I’ve been based at the University of Exeter this week, a place I worked for 12 years and where I’ve maintained good relationships with several people ever since. In the 12 years I worked here, it was a good, bad, and indifferent experience for me, at various points. But there was one thing it always was, and that was a physical community of scholars. I came in every day. We went to lunch in the staff club. We dropped into each others’ offices for a chat. We ran experiments in testing cubicles. We bumped into each other in the corridor, in the printer room, in the kitchen. We were physically present, and findable, most days of the week, most days of the year.

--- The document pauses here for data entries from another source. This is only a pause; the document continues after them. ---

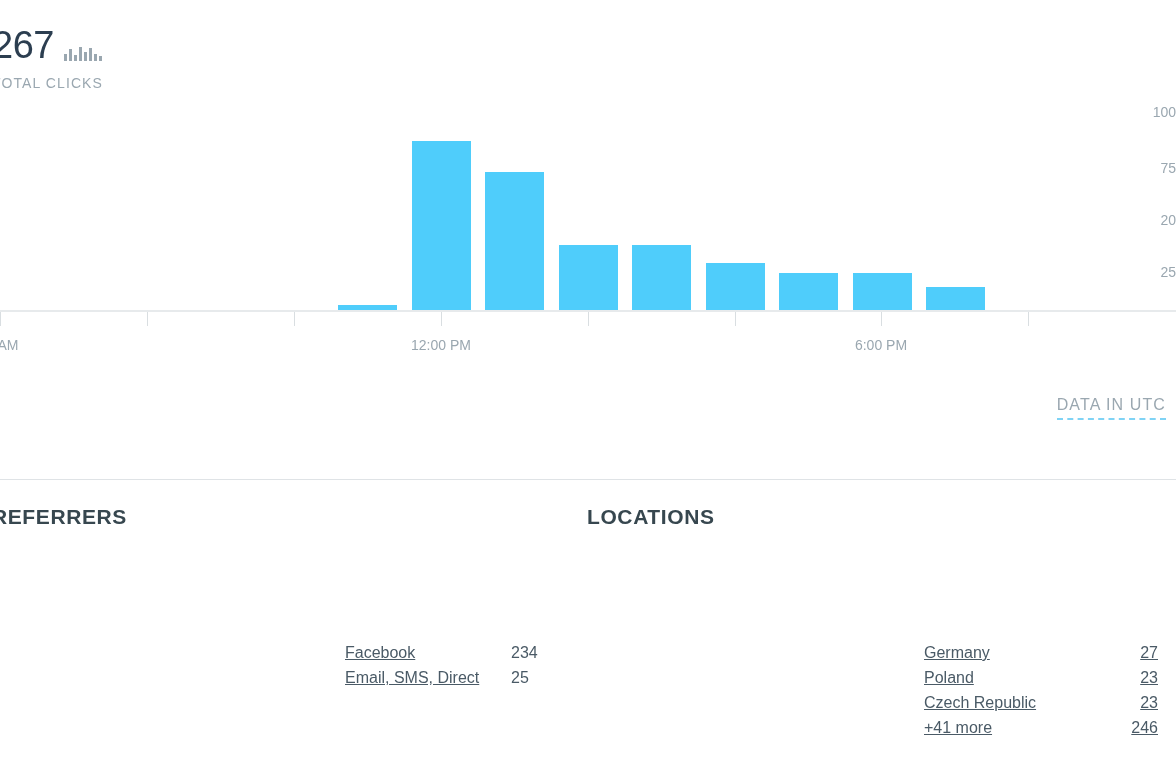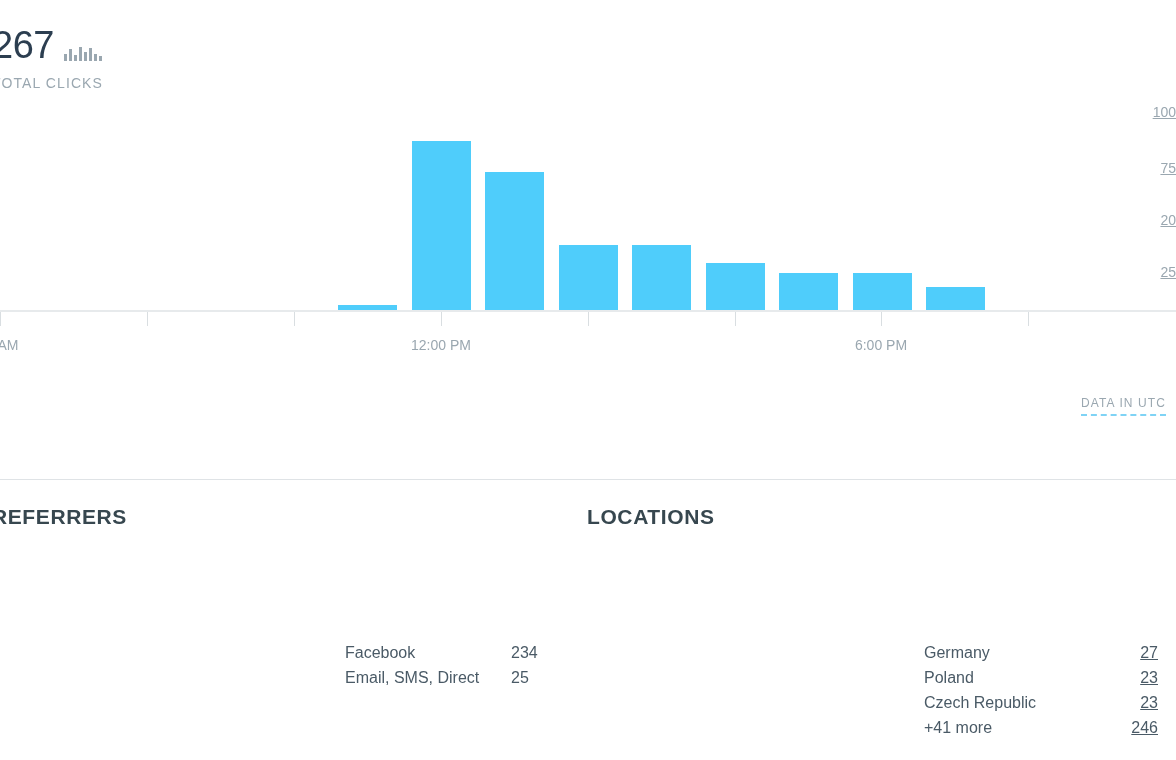--- a/index.html
+++ b/index.html
@@ -34,21 +34,20 @@
 
   
   .chart-area { position: absolute; left: 0; top: 100px; width: 1176px; height: 260px; }
 
   .y-labels { position: absolute; right: 0; top: 0; width: 60px; height: 215px; }
   .y-label {
     position: absolute; right: 0;
     font-size: 14px; color: #9aa7b0;
     text-align: right; width: 60px;
     transform: translateY(-50%);
-    text-decoration: underline;
   }
 
   .plot {
     position: absolute; left: 0; top: 0;
     width: 1112px; height: 212px;
   }
   .baseline {
     position: absolute; left: 0; bottom: 0;
     width: 1176px; height: 2px; background: #e7eaec;
   }
@@ -67,21 +66,21 @@
   .x-ticks { position: absolute; left: 0; top: 210px; width: 1072px; height: 20px; }
   .x-label {
     position: absolute; top: 27px;
     font-size: 14px; color: #9aa7b0;
     transform: translateX(-50%);
     white-space: nowrap;
   }
 
   .utc-note {
     position: absolute; right: 10px; top: 396px;
-    font-size: 12px; letter-spacing: 1.1px;
+    font-size: 16px; letter-spacing: 1.1px;
     color: #9aa7b0;
     border-bottom: 2px dashed #7fd3f5;
     padding-bottom: 4px;
   }
 
   
   .divider {
     position: absolute; left: 0; top: 479px;
     width: 1176px; height: 1px; background: #dfe3e6;
   }
@@ -103,21 +102,21 @@
   .list-referrers { left: 353px; width: 230px; }
   .list-locations { left: 337px; width: 234px; }
 
   .stat-row {
     display: flex;
     justify-content: space-between;
     font-size: 16px;
     color: #4a5a66;
     line-height: 25px;
   }
-  .stat-name { white-space: nowrap; }
+  .stat-name { white-space: nowrap; text-decoration: underline; }
   .stat-value { text-align: right; }
   .list-referrers .stat-value { width: 70px; text-align: left; padding-left: 6px; }
   .list-locations .stat-value { width: 56px; text-align: right; text-decoration: underline; }
 </style>
 </head>
 <body>
 
 <div class="page">
 
   <div class="summary">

If I’d spent a week here a decade ago, there would have been other people in the 6-seat shared office I was kindly given a desk, all the time. There would have been people in other offices, and people walking down the corridor. I would have seen and talked to people that I had not pre-arranged to meet a day or more in advance. We’d have gone to the pub, and had deep conversations. In short, it would have been an Academy.

This time, I had pre-arranged meetings. I sat in empty campus coffee bars and staff areas. The conversations I overheard were full of buzz words about finance and the student experience. I don’t think the Academy has died, but I also doubt it exists in physical space any more. It increasingly feels like it doesn’t matter where I live or where I work. I probably will need to live within convenient distance of a large body of undergraduate students because there is still some physicality to undergraduate education. But, beyond that, I could be anywhere and be as isolated or connected as I wished, just as a function of the number of meetings (virtual or physical) I organized.

Is this good, bad, or just different? I don’t know. What I do know is that I need physical interaction, and I need a common sense of purpose with smart people. Maybe, this is now within the project group, within the “agile team”? As we stumble along the second quintile of the 21st century, it feels like a time of massive change.